**GOAL:** Transcribe without any changes the lines of the records below, starting at the line that contains "this field: 7.52" and continuing through the end of the records.

Dataset items
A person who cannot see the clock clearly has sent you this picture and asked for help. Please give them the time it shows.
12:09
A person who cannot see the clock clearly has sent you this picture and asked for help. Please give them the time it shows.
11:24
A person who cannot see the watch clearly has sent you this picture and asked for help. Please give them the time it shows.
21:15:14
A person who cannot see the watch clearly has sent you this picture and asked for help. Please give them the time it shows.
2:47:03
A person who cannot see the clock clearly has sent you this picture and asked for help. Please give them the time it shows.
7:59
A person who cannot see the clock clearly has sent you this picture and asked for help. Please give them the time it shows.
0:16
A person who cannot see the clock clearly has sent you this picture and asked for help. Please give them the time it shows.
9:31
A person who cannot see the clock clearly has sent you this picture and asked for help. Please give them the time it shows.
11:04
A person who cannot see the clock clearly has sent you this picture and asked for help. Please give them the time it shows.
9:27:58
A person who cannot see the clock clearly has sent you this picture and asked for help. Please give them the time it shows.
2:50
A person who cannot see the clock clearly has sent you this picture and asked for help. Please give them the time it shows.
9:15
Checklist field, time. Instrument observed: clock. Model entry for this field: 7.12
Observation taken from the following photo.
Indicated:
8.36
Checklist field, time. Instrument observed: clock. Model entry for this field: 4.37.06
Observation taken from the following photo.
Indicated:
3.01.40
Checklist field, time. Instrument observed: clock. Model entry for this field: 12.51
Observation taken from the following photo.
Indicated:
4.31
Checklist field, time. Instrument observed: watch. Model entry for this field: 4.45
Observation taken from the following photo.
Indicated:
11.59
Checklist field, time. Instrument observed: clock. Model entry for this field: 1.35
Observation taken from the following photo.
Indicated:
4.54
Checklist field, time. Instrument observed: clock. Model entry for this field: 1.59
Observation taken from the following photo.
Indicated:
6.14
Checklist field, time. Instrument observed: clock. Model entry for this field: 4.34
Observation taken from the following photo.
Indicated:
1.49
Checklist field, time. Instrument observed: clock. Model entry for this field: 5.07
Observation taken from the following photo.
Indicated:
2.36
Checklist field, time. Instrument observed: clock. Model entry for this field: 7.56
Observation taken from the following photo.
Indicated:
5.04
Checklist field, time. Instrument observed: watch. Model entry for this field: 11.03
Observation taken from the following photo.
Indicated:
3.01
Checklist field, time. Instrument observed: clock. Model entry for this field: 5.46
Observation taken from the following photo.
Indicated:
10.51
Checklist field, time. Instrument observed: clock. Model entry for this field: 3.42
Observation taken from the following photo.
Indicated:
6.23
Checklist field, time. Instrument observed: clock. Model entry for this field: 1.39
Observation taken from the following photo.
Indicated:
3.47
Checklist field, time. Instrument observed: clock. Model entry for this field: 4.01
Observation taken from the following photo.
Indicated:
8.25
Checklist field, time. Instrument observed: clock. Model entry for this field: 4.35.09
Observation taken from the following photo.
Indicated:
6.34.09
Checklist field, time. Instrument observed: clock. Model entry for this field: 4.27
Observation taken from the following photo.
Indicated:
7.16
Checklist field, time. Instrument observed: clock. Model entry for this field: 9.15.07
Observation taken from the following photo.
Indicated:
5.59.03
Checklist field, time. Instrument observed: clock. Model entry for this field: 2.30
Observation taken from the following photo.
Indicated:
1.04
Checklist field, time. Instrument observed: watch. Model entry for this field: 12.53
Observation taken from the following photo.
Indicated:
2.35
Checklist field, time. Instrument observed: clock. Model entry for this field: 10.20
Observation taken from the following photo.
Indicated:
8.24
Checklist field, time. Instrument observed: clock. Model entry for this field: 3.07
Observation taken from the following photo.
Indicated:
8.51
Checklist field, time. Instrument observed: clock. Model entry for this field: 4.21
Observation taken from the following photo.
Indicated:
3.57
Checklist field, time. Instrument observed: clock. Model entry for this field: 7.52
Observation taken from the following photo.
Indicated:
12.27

**COMPLETE ANSWER:**
Checklist field, time. Instrument observed: clock. Model entry for this field: 7.52
Observation taken from the following photo.
Indicated:
12.27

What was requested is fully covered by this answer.